In the above observations I have, I conceive, given a faithful picture of the Greek Comedy. I have not attempted to disguise either its defects or its limitation. The ancient Tragedy and the Old Comedy are inimitable, unapproachable, and stand alone in the whole range of the history of art. But in the New Comedy we may venture to measure our strength with the Greeks, and even attempt to surpass them. Whenever we descend from the Olympus of true poetry to the common earth, in other words, when once we mix the prose of a definite reality with the ideal creations of fancy, the success of productions is no longer determined by the genius alone, and a feeling for art, but the more or less favourable nature of circumstances. The figures of the gods of the Grecian sculptors stand before us as the perfect models for all ages. The noble occupation of giving an ideal perfection to the human form having once been entered upon by the fancy, all that is left even to an equal degree of inspiration is but to make a repetition of the same attempts. In the execution, however, of personal and individual resemblances, the modern statuary is the rival of the ancient: but this is no pure creation of art; observation must here come in: and whatever degree of science, profundity, and taste may be displayed in the execution, the artist is still tied down to the object which is actually before him.

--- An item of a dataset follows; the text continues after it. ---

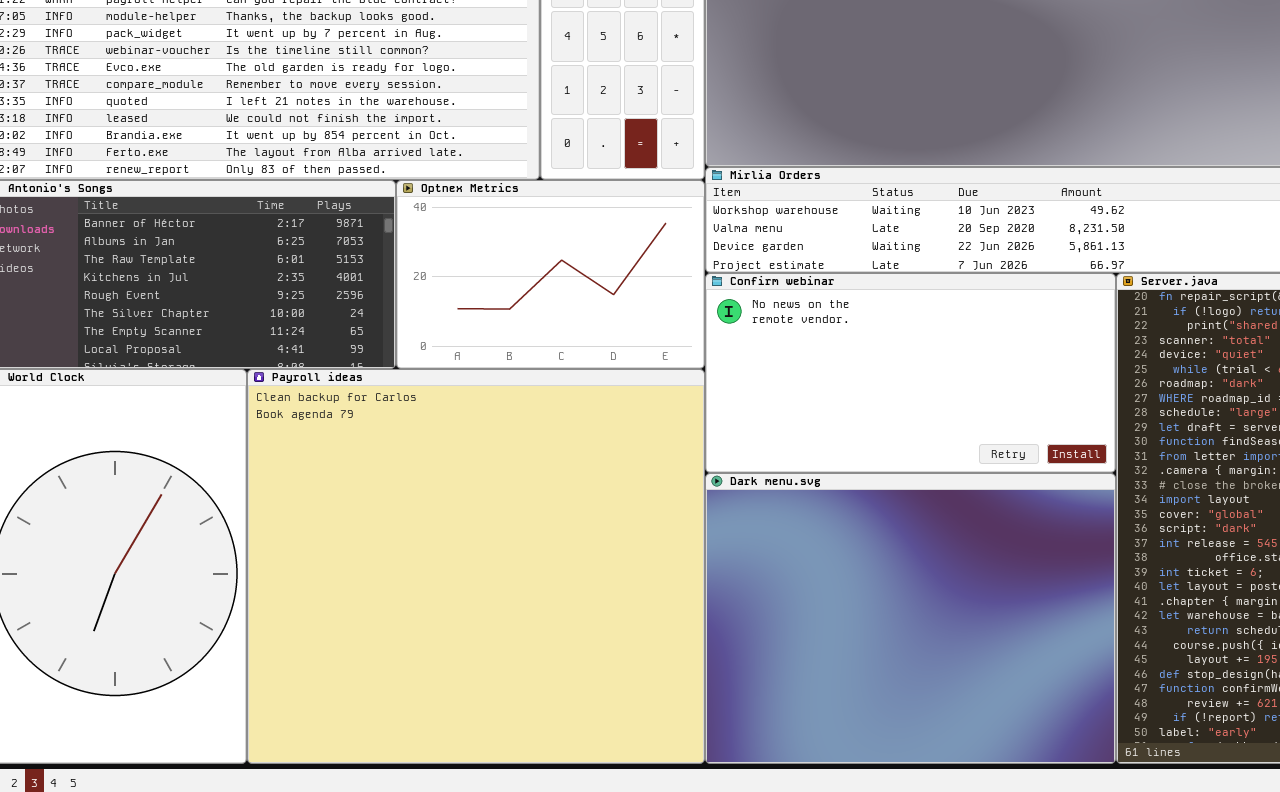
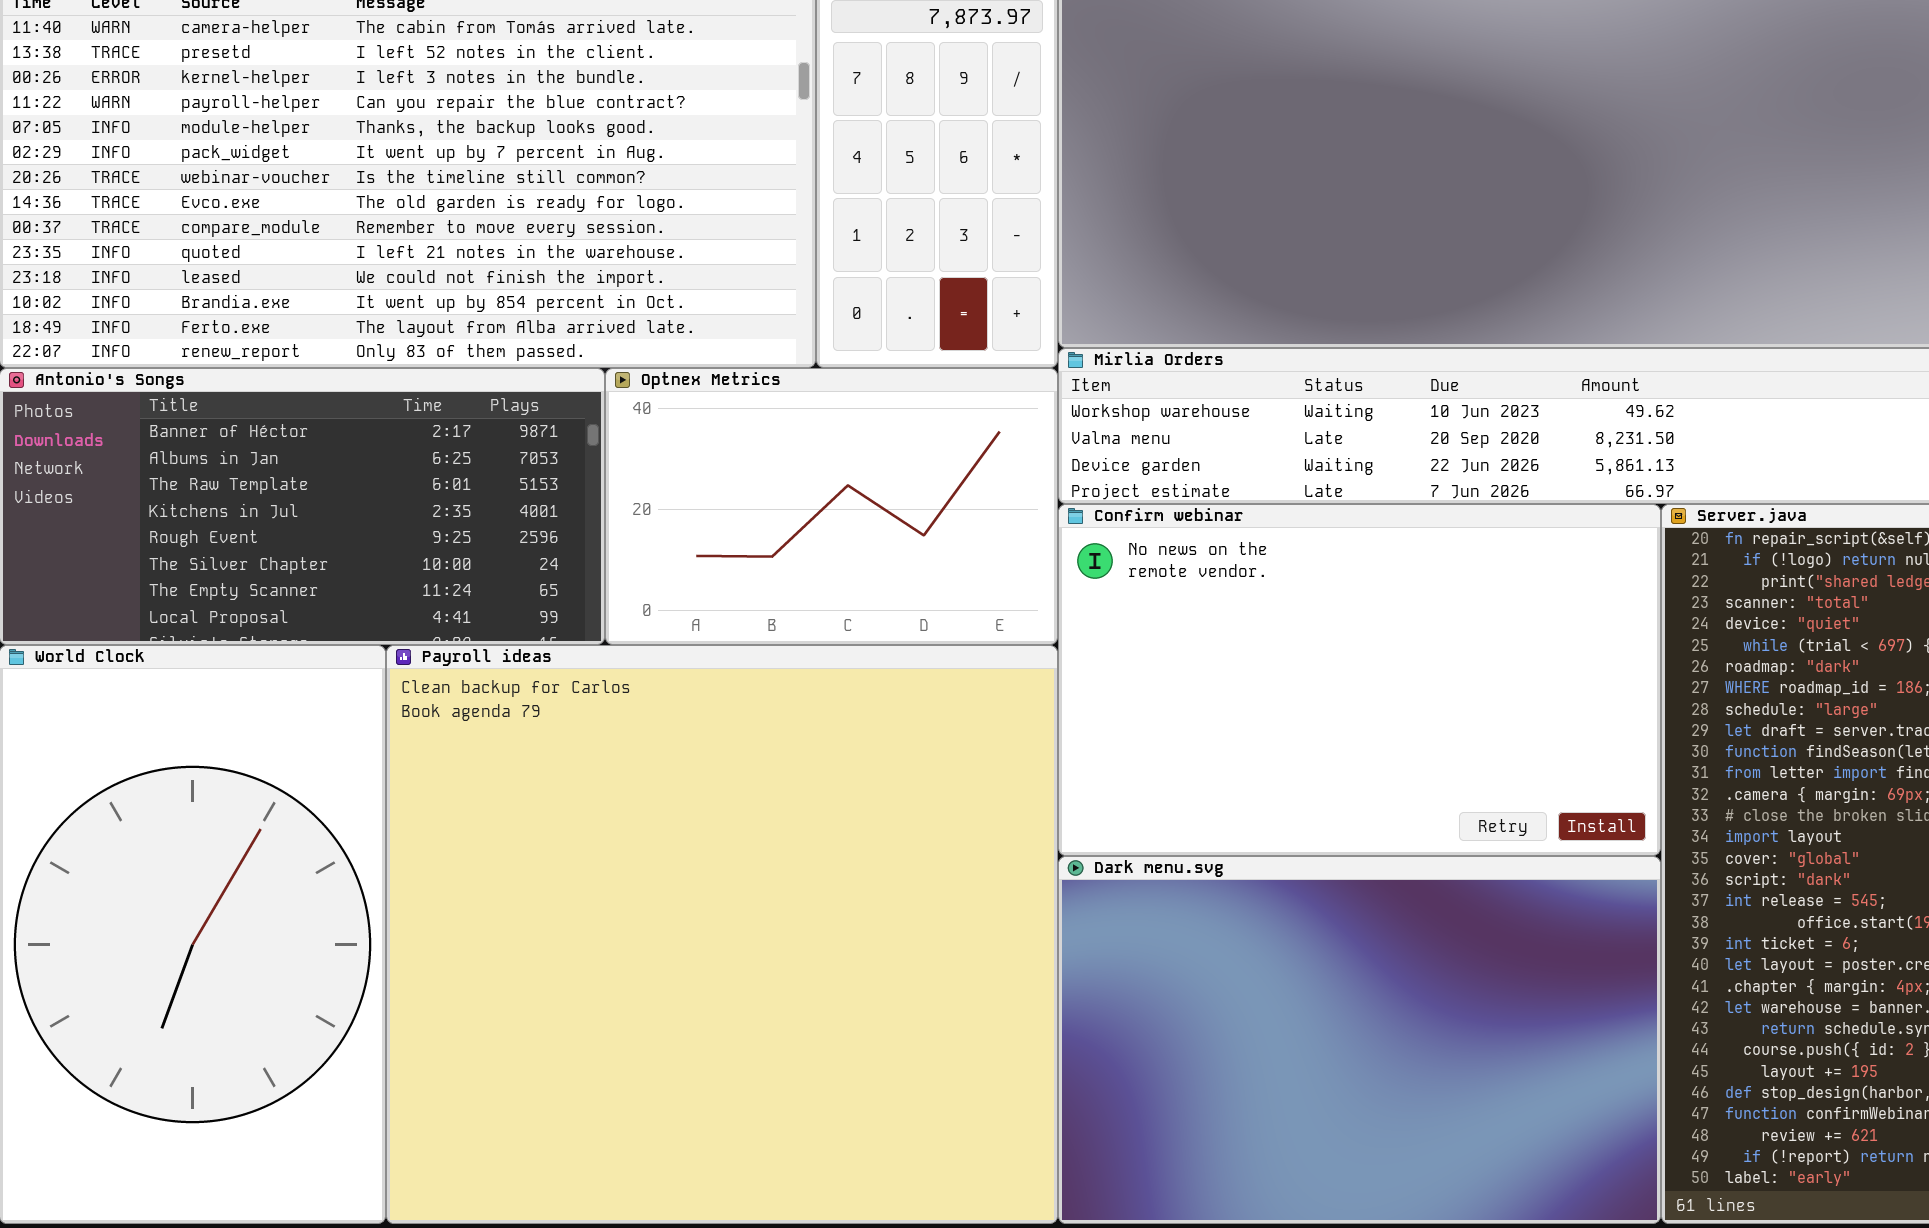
Confirm webinar: [705,273,1116,473] -> [1058,504,1661,856], resized
Dark menu.svg: [705,473,1116,764] -> [1058,856,1661,1224], resized

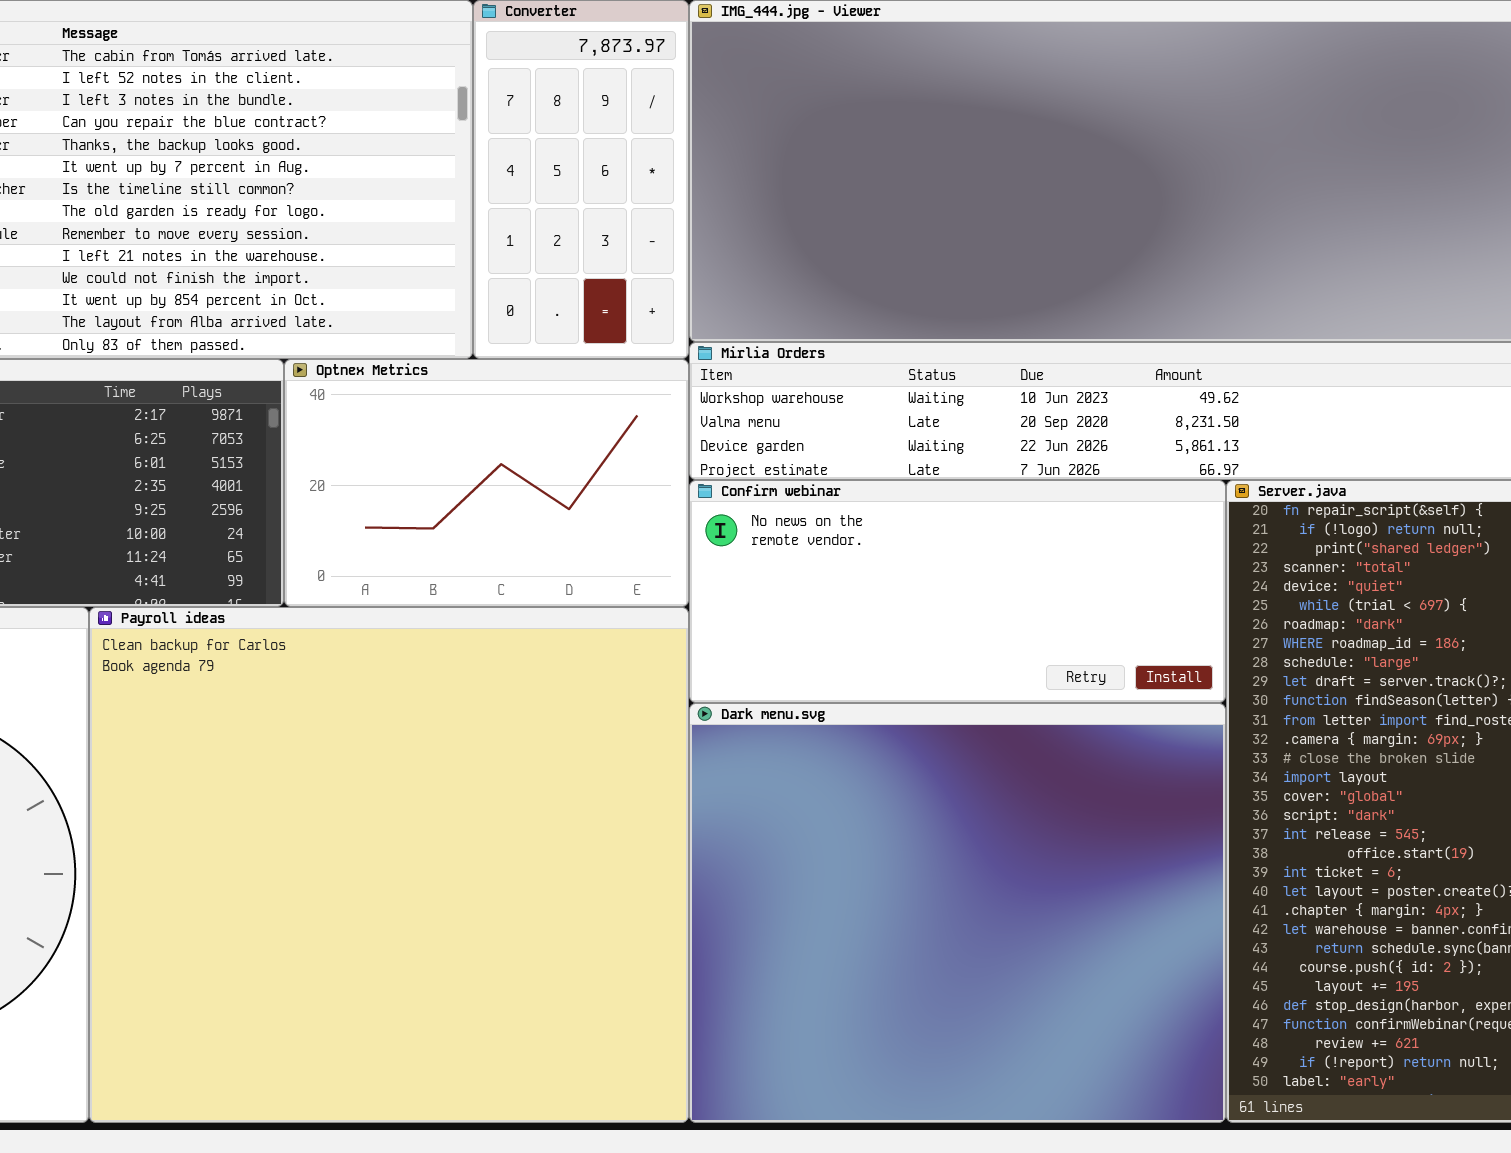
Confirm webinar: [1058,504,1661,856] -> [689,480,1226,703], resized
Dark menu.svg: [1058,856,1661,1224] -> [689,703,1226,1123], resized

In the admirable portrait-statues of two of the most celebrated comic writers, Menander and Posidippus (in the Vatican), the physiognomy of the Greek New Comedy appears to me to be almost visibly and personally expressed! Clad in the most simple dress, and holding a roll in their hands, they are sitting in arm-chairs with all the ease and self- possession which mark the conscious superiority of the master; and in that maturity of age which befits the undisturbed impartial observation which is requisite for Comedy, but yet hale and active, and free from all symptoms of decay. We recognise in them that corporeal vigour, which testifies at once to equal soundness both of mind and of temper; no lofty enthusiasm, but at the same time nothing of folly or extravagance; rather does a sage seriousness dwell on a brow wrinkled indeed, though not with care, but with the exercise of thought; while in the quick-searching eye, and in the mouth half curling into a smile, we have the unmistakable indications of a light playful irony.